Machine Learning (ML) Monitoring and Observability 101

Bigabid’s Machine Learning (ML) Monitoring and Observability

As we depend more and more on ML (machine learning) in big business, we are beginning to see the effect of some big business ML failures. 9-figure ML-induced losses are becoming a trend like the recent Unity 110 M loss, Zillow’s recent ML failures, and many more. Considering this disturbing trend, we thought it pertinent to share how Bigabid approaches ML data quality, real-time and near-real-time monitoring, and performance by segment.

ML Monitoring & ML Observability

Data Quality

Bigabid focuses on building internal tools for tasks that occur often and for those where the cost of making a mistake is high. Checking the quality of our training data is one of those things.

We’ve created internal costume tools to analyze data trends over time. The first is to catch data issues in the data e.g. a period of missing values in a feature, an anomaly in the distribution of a feature, etc.

We’ve also created a generic and very useful tool that we internally call our “comparison tool”. It does exactly that, it compares two Pandas DataFrames and uses ML techniques to tell you where they differ from one another. In the world of data quality, we use this tool to compare, for example, two different months in our data to check if a significant, unpredicted difference pops up. Any change in audience targeting, feature distributions, Null values, etc. will be immediately reported, which saves us weeks of ML debugging (which everyone knows is very difficult).

Some good news! Bigabid will be releasing this tool to help the ML community combat data quality issues, as well as many more uses such as A/B test validation, analysis of the data to extract deep insights, etc.

Real-Time and Near Real-Time ML Monitoring

For real-time monitoring, Bigabid uses multiple methods. We partner with a leading vendor in the ML monitoring space as well as use our own internal tool. Each helps us look at different issues by floating them to the surface.

From our ML monitoring partner, Model Performance Management (MPM) is defined as, “The foundation of model/MLOps, providing continuous visibility into your production ML, understanding why predictions are made, and enabling teams with actionable insights to refine and react to changes to improve your models. MPM is reliant not only on metrics but also on how well a model can be explained when something eventually goes wrong”. We use this partner mainly for real-time feedback on production data issues e.g. drifts, ETL issues that result in erroneous features and a decrease in model performance (in terms of the loss function), and different health/operation metrics.

Bigabid’s proprietary solution is an internal monitoring dashboard. Every domain in ML is different and every industry uses ML differently. We’ve found that in addition to the more “generic” ML monitoring tools there is always a need for a more tailored solution to monitor both the business impact of our models and as a costume drill down into different components in the ML architecture. We run this tool in batch with a costume ETL and can be both viewed in a tableau dashboard as well as a Jupyter notebook for further drill-down

Performance by Segment

Tracking performance by segment enables you to get a deep understanding of the model quality on specific slices. It helps you find critical areas like where the ML model makes mistakes and where it performs the best.

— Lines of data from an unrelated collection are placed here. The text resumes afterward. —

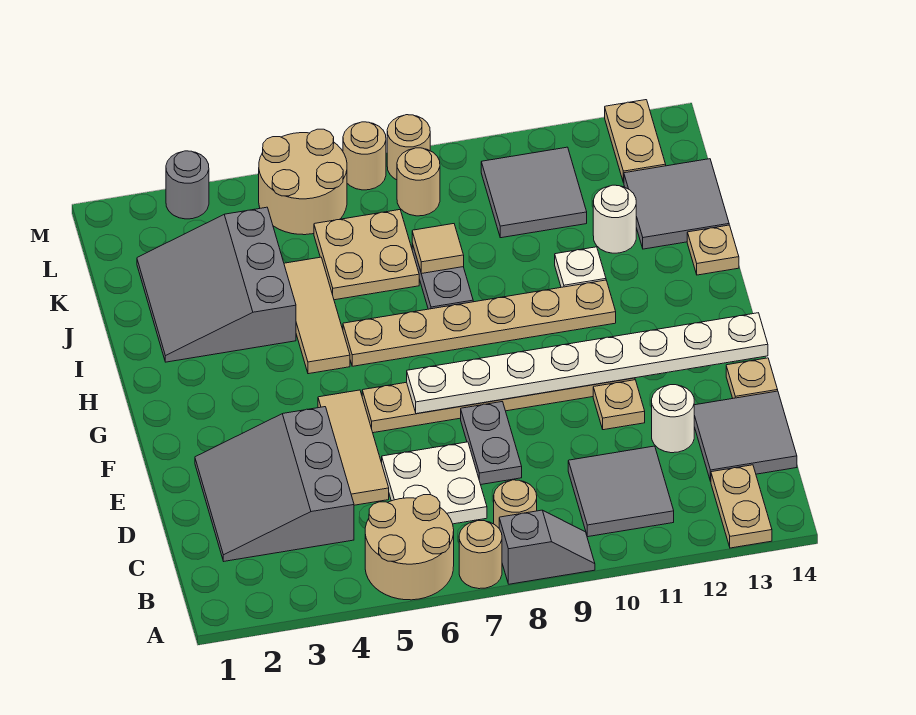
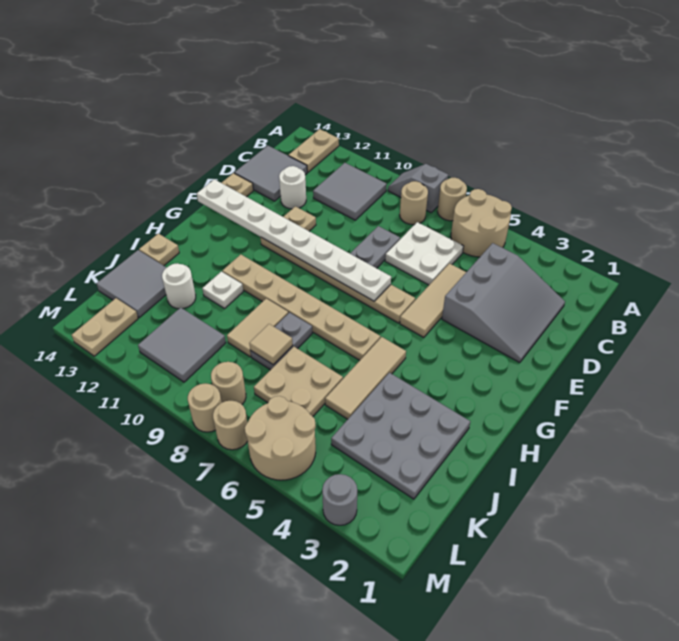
grey 3x3 slope [137,207,296,362] -> grey 3x3 plate [331,373,470,499]
none -> tan 1x2 tile [227,299,288,357]

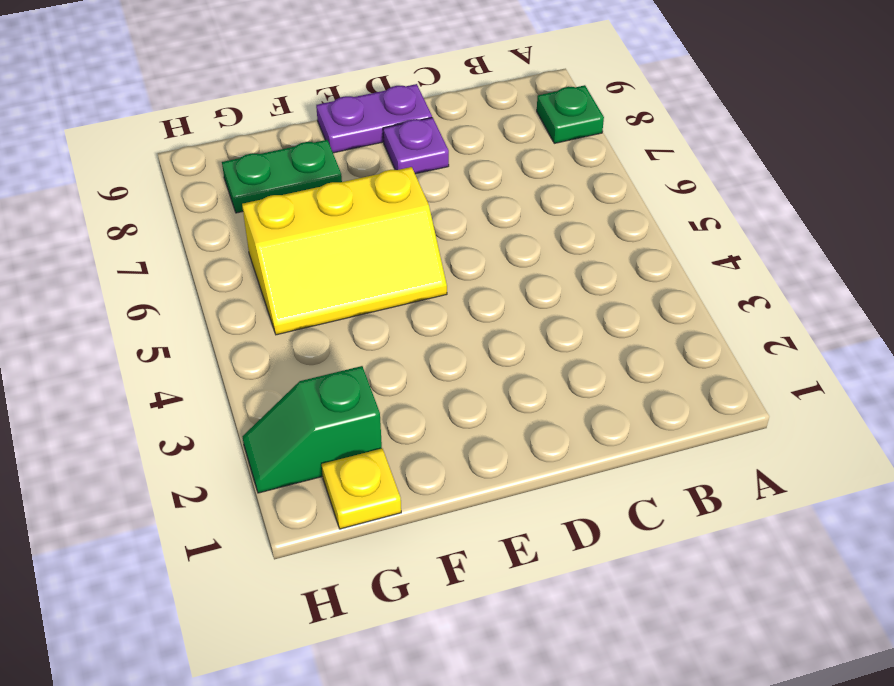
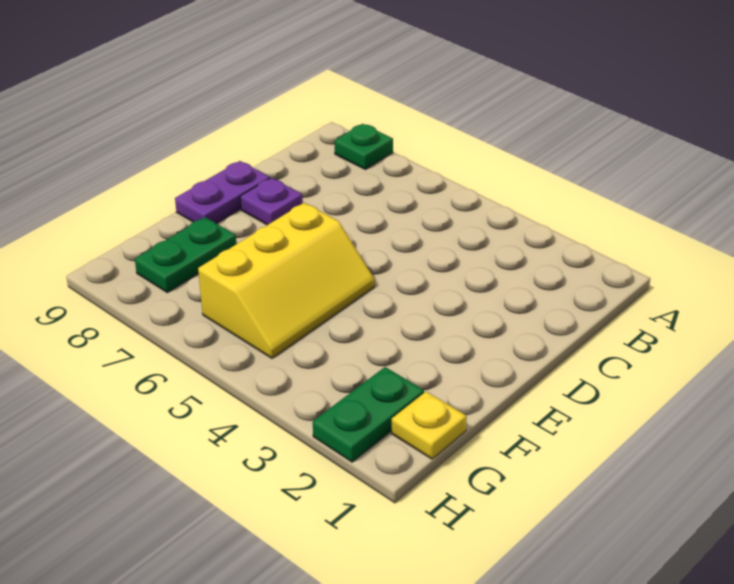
green 1x2 slope [242,366,382,493] -> green 1x2 plate [313,367,424,462]

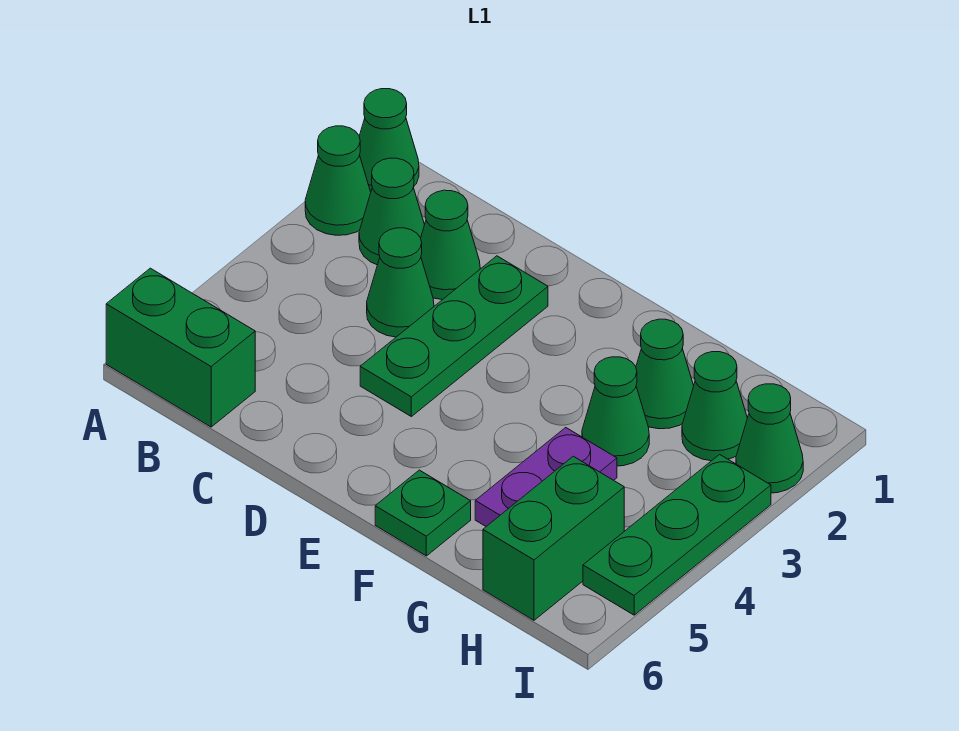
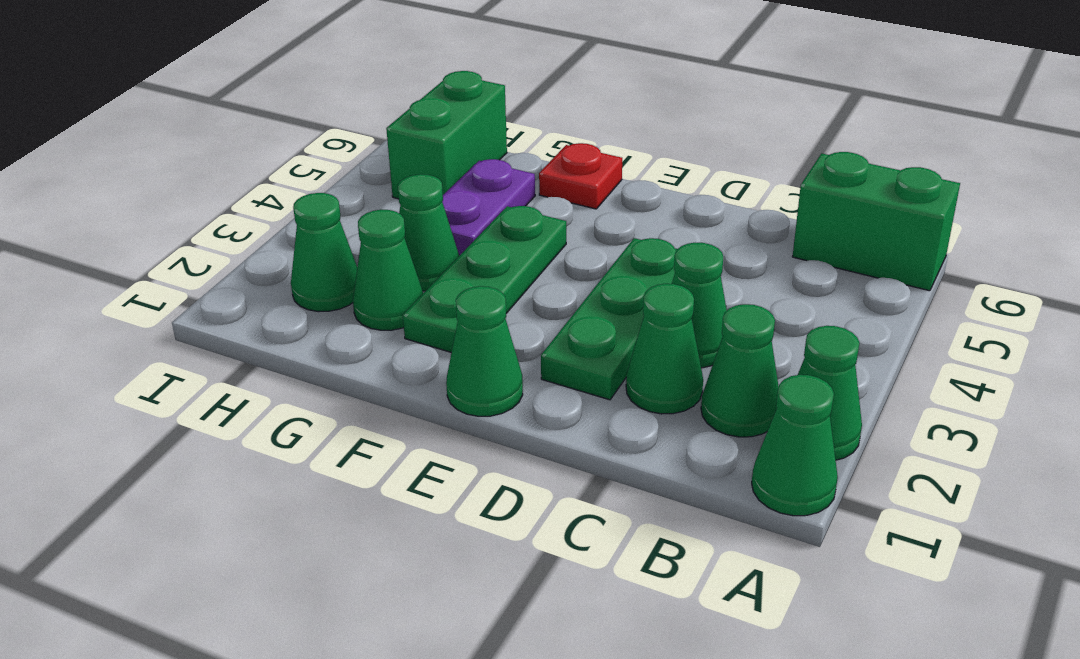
green 1x1 plate [375,470,471,556] -> red 1x1 plate [539,143,622,209]
green 1x1 cone [736,384,803,493] -> green 1x1 cone moved to [446,286,523,416]
green 1x3 plate [583,454,771,615] -> green 1x3 plate moved to [403,206,566,352]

For Bigabid, segments might be different clients, GEOs, OSs, etc. We incorporate the segmented view of the models’ performance into everything we do and for that, you’ve guessed it, we also developed an internal tool.

We use this tool in two main cases, research and pre-deployment. In research, we always want to keep an eye on the impact of the innovation we are researching, whether that’s a new feature, a new model, some change in the architecture, etc. for ALL of the segments in our data. For example, a change might prove to be beneficial on the test set as an aggregate yet damage the performance of one specific segment in the data. It’s crucial to be mindful of this issue and deploy with that in mind. You never want the results in the production to surprise you, especially in the ML world where debugging is a long and tedious process.

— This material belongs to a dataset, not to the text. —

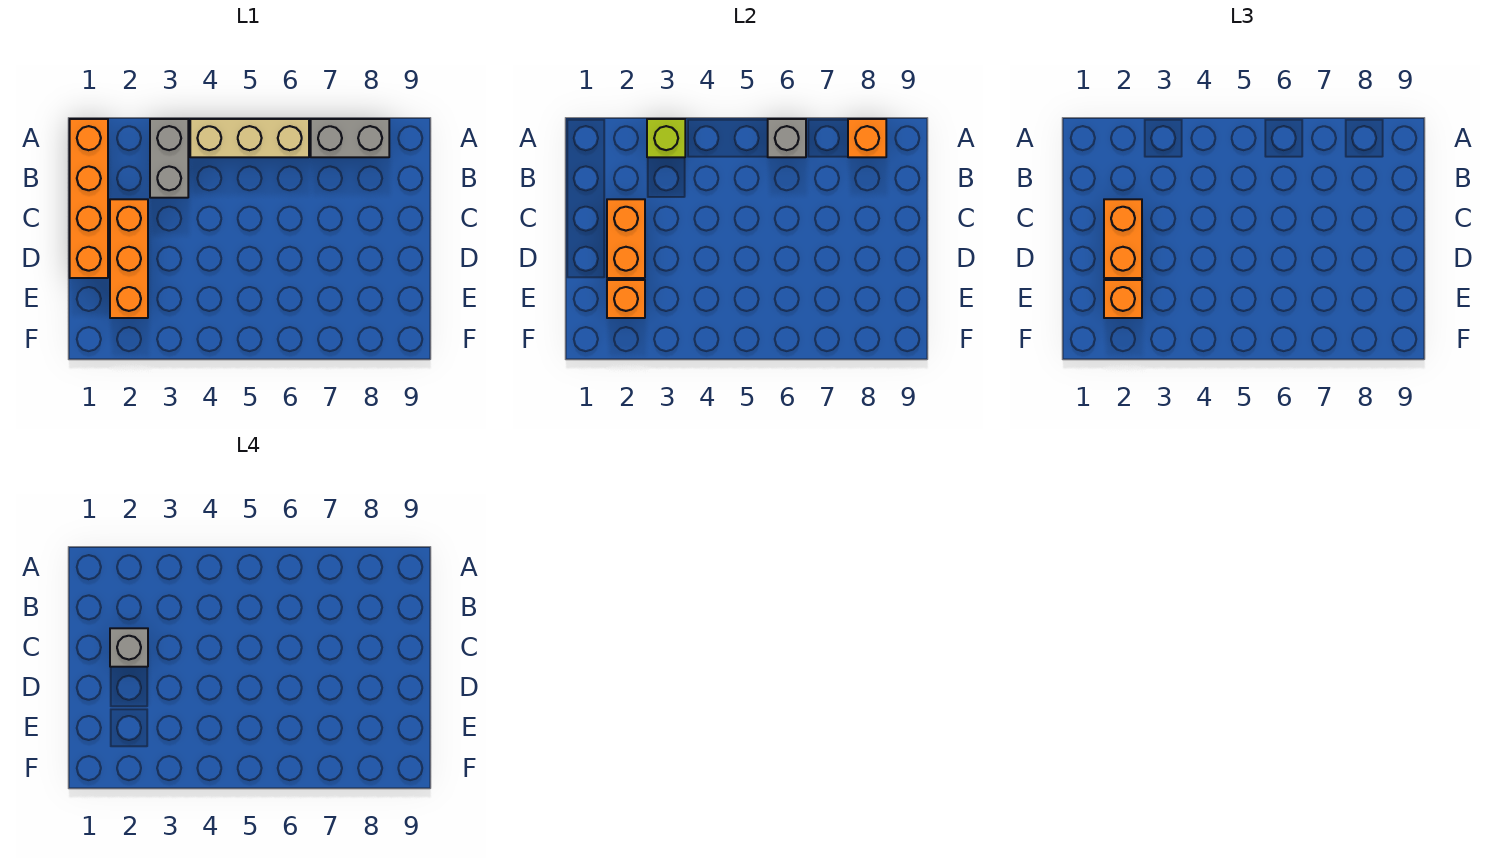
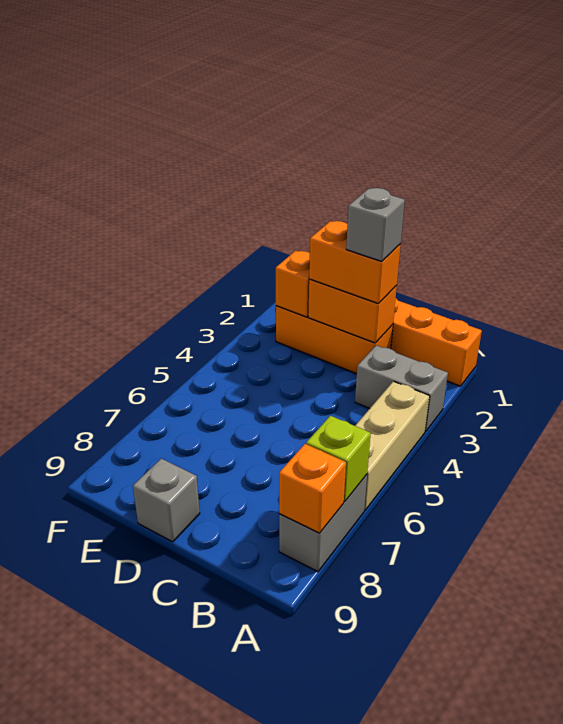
lime 1x1 brick [647,119,685,157] -> lime 1x1 brick moved to [306,416,371,502]
grey 1x1 brick [768,119,806,157] -> grey 1x1 brick moved to [133,459,200,542]
orange 1x1 brick [1104,280,1142,318] -> none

Final Thoughts on ML Monitoring & ML Observability

These best practices have brought Bigabid tremendous value over the years. We find them to be a gift that keeps on giving. They have saved us more times than we could count. We consider them now to be best practices (could say a must) for every ML team. There is no one silver bullet that will catch all the problems in the data and production but a collection of out-of-the-box tools, costume tools, and processes to be implemented in the team’s day-to-day. Only a combination of these tools will be effective at eliminating, as much as possible, data issues and ML bugs. Our comparison tool will be released in open-source soon with the hope of helping the community. We believe it’s a strong Swiss-Army knife type tool that will greatly benefit every team who chooses to adopt its usage.